Thank you again, Maria, for such a kind gift - you can be sure that this will be safetly ensconced within my treasured cabinet of Lovecraftian curiosities.
Thursday, August 04, 2016
Today's item I picked up scant hours ago: the 2nd edition of Mansions of Madness by Fantasy Flight Games - a kind of miniatures-based investigative dungeoncrawl set in 1920s Lovecraft country, where players seek to solve various Cthulhu Mythos-related mysteries by exploring the kind of gambrel-roofed architecture one imagines as typical of the Lovecraftian milieu. Helpfully, this edition also comes with a convesrion kit that allows me to use most of the key components that appeared in the first edition; unlike that edition, this one is playable solitaire. Nice.
Wednesday, August 03, 2016
Current 93's 22 minute delivery of Thomas Ligotti's prose poem I Have a Special Plan for This World is best experienced than described, other than to say the oddly beautiful monologued content is 'typical' nihilistic Ligotti fare outlining the (presumably unreliable) narrator's ultimately disasterous attempt to enact their Special Plan. That is probably where I shall leave this, other than to say this is one of the more disturbing things I have listened to - it is also oddly addictive, in that when I do revisit I Have a Special Plan for This World, I find myself subjecting it to multiple continuous listenings.
Tuesday, August 02, 2016
Today's entry involves the true story of a (seemingly) mysterious disappearance relating to the print displayed above. Whilst living in Leeds in the 1990s a friend of mine introduced me to Brian Ward, creator of the above piece. For those familiar with the early UK Chaos Magick scene, Ward was also the artist whose Lovecaftian art illustrated the cover and interiors of Peter J. Carroll's Liber Null & Psychonaut.

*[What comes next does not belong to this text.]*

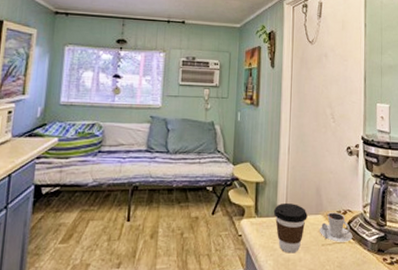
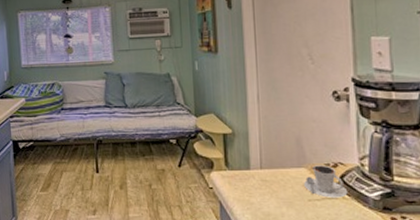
coffee cup: present [273,202,307,253] -> none [246,154,288,208]

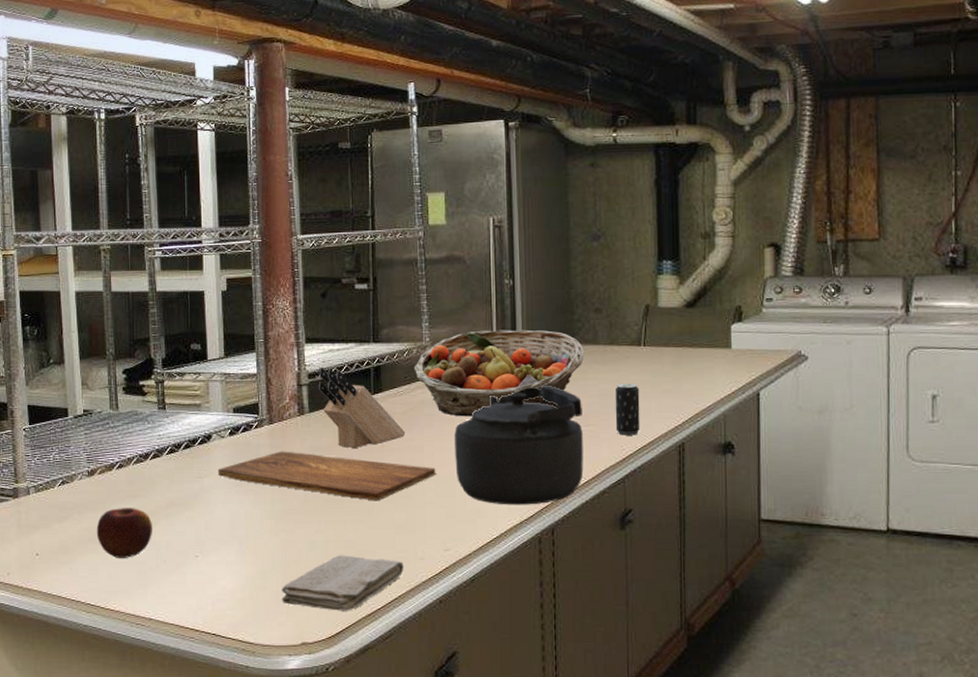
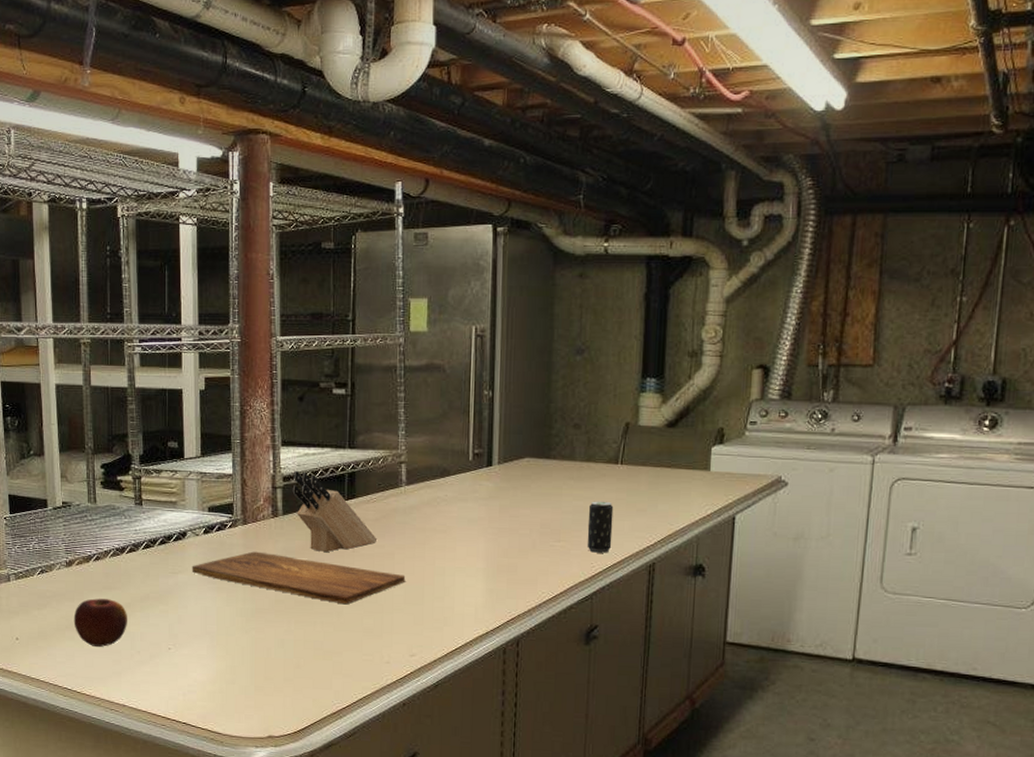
washcloth: present [282,555,404,611] -> none [251,655,370,709]
fruit basket: present [414,329,584,417] -> none [388,441,560,527]
kettle: present [455,385,584,505] -> none [425,498,555,616]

These illustrations can be viewed in their entirety within the following blog post - I can confirm (from the all-too-brief discussions I had with Brian), that the Liber Null & Psychonaut images were partially inspired by Lovecraft's work; I can also confirm Carroll's assesment on said blog that Brian was, indeed, a 'strangely secretive character'. As the blgger notes, these illustrations were also used - without Brian's permission, it turns out (I was, in fact, the person who brought this to his attention) - as the basis of two scenes involving the Many-Angled Ones in Grant Morrison's Zenith comic-strip; unfortunately I can't find images of these online (and my Zenith hardcopies are in storage), but they can be viewed in issues 2 and 4 of Zenith Phase 1.
Regardless, I only met Brian on a couple of occasions at his flat in Leeds (so make no claim to knowing him well); however, the final time I saw him he gave me a signed copy of the above print (I have no idea why he decided to gift me with this), telling me that the entity depicted in the centre of the image had appeared to him in a dream, informing him that he would soon be taking a journey to France (possibly Rennes-le-Chateau?) where he would undertake an intiatory journey and lose an eye. Our mutual friend later informed me that Brian had, indeed, left Leeds (although apparently no one knew where to). My understanding is that neither Brian nor his art have since resurfaced - indeed, this may be the first time that a 'new' Brian Ward piece has been seen online.